Excerpts from a dataset:
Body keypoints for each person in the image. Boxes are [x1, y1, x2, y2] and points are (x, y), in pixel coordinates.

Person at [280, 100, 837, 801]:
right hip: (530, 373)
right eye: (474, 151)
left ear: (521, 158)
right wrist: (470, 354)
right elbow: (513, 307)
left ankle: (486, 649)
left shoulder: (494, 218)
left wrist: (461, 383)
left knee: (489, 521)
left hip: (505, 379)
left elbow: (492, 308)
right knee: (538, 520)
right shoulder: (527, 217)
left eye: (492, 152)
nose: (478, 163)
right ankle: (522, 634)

* * *

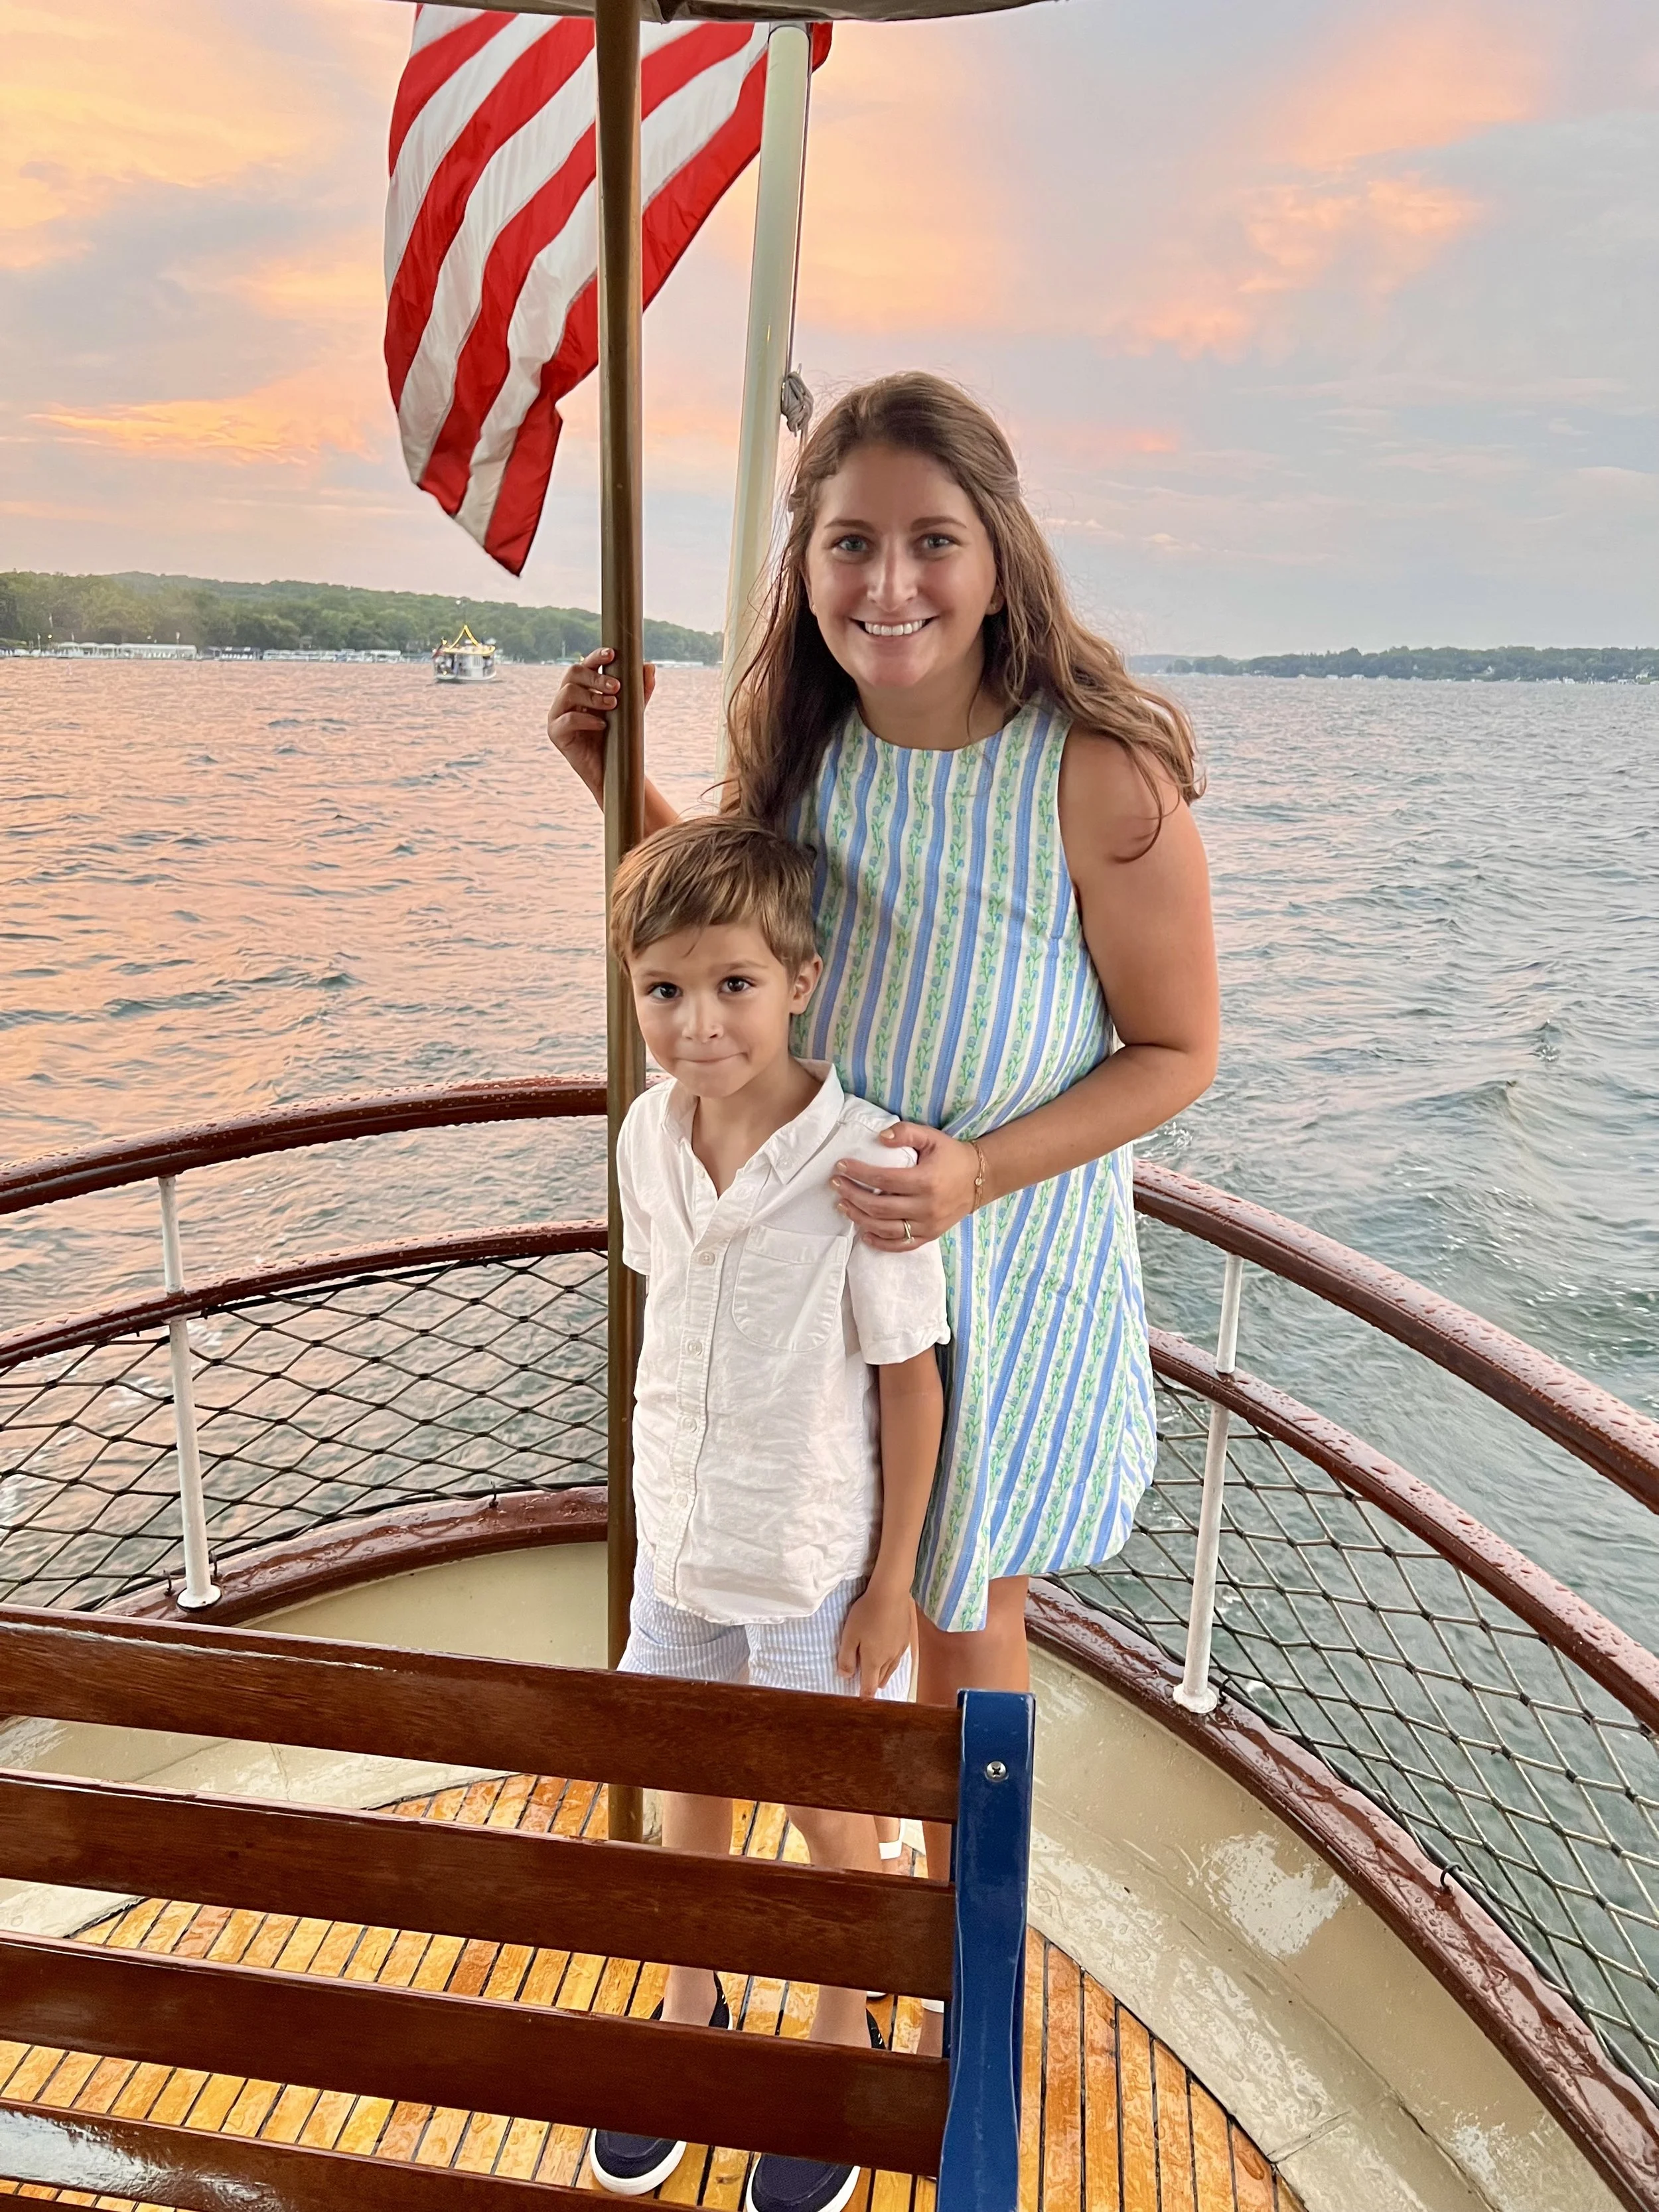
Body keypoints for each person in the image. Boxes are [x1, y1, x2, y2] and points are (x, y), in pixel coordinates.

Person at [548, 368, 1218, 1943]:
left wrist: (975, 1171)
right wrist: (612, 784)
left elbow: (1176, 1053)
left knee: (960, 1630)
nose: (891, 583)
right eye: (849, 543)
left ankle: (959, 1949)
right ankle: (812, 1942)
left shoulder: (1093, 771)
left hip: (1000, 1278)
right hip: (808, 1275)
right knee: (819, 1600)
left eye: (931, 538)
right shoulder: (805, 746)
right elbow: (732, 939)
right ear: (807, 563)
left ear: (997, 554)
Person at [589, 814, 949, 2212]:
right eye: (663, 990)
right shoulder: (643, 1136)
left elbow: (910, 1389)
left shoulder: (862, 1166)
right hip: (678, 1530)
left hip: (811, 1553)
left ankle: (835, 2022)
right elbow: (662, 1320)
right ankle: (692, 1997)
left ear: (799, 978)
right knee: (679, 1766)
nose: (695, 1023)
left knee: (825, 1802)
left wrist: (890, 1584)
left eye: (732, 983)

Task details: Starting with the line that holds "right ankle: (812, 1942)" and ending with the line that holds "left eye: (732, 983)", retype every line in the data above exactly, and nothing else.

Written solution:
right ankle: (812, 1942)
left shoulder: (1093, 771)
left hip: (1000, 1278)
right hip: (808, 1275)
right knee: (819, 1600)
left eye: (931, 538)
right shoulder: (805, 746)
right elbow: (732, 939)
right ear: (807, 563)
left ear: (997, 554)
Person at [589, 814, 949, 2212]:
right eye: (663, 990)
right shoulder: (643, 1136)
left elbow: (910, 1389)
left shoulder: (862, 1166)
right hip: (678, 1530)
left hip: (811, 1553)
left ankle: (835, 2022)
right elbow: (662, 1320)
right ankle: (692, 1997)
left ear: (799, 978)
right knee: (679, 1766)
nose: (695, 1023)
left knee: (825, 1802)
left wrist: (890, 1584)
left eye: (732, 983)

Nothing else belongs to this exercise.